Works on the Augustinian church and priory in Valletta commenced in 1571 on the plans of the Maltese Architect Glormu Cassar, the engineer of the Order of St. John who built St. John’s Cathedral, the Grand Masters Palace the Sacra Infirmeria, the seven Auberges and other fine buildings. It was first dedicated to Our Lady of Perpetual Help, although the priory that bore the title of Saint Augustine of Hippo.  From the latest archaeological discoveries (2016), the church foundations and segments of the old priory was in the Romanesque style with characteristic Melitan mouldings, rib vaulting, pointed arches and 16th century decorative adaptations. The church had its facade on St.Sebastian Street, (now Old Mint Street). The complex seems to have been level with this street and had a wide and high nave and apse. The cloister and priory were interconnected via a loggia.

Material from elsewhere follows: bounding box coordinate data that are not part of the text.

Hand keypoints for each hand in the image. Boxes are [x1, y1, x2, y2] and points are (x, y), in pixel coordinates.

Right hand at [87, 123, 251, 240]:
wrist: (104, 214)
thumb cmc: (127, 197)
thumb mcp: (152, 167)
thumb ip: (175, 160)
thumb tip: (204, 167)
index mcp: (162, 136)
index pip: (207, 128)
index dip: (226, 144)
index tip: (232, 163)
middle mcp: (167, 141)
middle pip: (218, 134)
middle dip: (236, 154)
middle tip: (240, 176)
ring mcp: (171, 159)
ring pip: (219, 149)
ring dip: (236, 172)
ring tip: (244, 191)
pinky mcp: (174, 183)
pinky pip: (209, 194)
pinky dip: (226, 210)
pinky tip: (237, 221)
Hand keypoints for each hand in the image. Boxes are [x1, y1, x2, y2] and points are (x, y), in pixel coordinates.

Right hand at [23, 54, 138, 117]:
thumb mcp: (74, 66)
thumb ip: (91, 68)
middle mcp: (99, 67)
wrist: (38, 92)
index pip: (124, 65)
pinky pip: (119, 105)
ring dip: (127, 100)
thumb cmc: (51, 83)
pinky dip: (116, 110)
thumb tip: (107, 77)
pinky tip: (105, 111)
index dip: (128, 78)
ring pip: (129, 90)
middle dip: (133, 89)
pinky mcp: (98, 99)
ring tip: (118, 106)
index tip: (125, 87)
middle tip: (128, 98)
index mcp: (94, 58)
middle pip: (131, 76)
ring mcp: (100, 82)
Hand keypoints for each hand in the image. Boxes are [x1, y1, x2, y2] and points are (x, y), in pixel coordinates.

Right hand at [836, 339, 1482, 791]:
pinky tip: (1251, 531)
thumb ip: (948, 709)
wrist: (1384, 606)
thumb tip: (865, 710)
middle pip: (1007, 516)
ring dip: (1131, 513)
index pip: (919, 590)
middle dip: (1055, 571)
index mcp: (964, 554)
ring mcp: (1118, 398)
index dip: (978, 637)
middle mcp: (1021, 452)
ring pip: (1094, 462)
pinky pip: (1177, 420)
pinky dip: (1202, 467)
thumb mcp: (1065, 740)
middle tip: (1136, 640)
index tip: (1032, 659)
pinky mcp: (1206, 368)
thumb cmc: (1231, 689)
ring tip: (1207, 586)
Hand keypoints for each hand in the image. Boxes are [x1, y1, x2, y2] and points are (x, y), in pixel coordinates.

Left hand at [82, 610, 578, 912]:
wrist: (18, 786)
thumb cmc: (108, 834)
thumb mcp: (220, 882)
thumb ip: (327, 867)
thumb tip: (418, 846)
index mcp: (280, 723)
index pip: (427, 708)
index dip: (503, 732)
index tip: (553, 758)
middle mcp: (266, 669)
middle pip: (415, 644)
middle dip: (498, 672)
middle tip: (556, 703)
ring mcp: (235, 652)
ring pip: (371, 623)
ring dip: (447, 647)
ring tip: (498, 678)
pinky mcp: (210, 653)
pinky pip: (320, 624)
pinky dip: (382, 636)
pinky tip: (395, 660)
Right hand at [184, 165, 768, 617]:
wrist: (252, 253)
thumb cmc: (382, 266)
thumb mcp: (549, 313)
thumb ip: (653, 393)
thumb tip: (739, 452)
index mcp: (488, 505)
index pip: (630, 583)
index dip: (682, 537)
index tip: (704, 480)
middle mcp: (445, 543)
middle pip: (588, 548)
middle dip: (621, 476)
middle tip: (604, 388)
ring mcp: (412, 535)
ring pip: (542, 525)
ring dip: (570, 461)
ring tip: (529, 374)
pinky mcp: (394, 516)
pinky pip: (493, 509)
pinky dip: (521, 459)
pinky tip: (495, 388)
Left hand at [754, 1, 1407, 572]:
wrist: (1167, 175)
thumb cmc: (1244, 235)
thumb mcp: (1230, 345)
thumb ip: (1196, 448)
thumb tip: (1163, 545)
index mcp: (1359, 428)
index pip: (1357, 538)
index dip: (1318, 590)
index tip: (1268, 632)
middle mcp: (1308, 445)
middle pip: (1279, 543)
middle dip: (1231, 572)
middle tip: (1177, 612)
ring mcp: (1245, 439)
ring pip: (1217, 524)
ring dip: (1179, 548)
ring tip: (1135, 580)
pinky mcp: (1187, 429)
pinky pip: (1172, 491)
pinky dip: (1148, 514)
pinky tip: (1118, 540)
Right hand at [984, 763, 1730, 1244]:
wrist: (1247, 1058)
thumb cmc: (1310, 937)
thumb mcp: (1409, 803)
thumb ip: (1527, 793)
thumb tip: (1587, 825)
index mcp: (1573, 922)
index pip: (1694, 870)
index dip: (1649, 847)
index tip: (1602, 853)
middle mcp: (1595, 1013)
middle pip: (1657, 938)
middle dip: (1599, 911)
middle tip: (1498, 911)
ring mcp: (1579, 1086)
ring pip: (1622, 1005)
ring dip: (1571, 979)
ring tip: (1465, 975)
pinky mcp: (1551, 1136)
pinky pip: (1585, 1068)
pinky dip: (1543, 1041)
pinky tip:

In 1763, after nearly two hundred years, the Augustinian Community agreed that it was better to demolish the old church and to build a newer one, following the earthquake of 1693. The work was assigned to the Capo Maestro del Opera, Luqa Giuseppe Bonnici (1707—1779). He was replaced after Bonnici's death by Capo Maestro and Arcitetto Antonio Cachia (1739-1813), known for his earlier work on the Auberge de Castille under Andrea Belli. Bonnici’s plans were changed due to two large defects. Financial difficulties protracted works and the church was completed in 1794. On a Greek cross plan the church is characteristic of local Baroque with a crypt set as a foundation exploiting the heavy gradient. The plan of the complex is completely inverted with the facade of the church onto Old Bakery Street and the convent occupying the section over Old Mint Street. Few changes were made to the plan and it was rebuilt after WWII enemy attack damaged the church and the convent. On February 1, 1968, the church of Saint Augustine was elevated to a parish by Mons. Sir Michael Gonzi, Archbishop of Malta.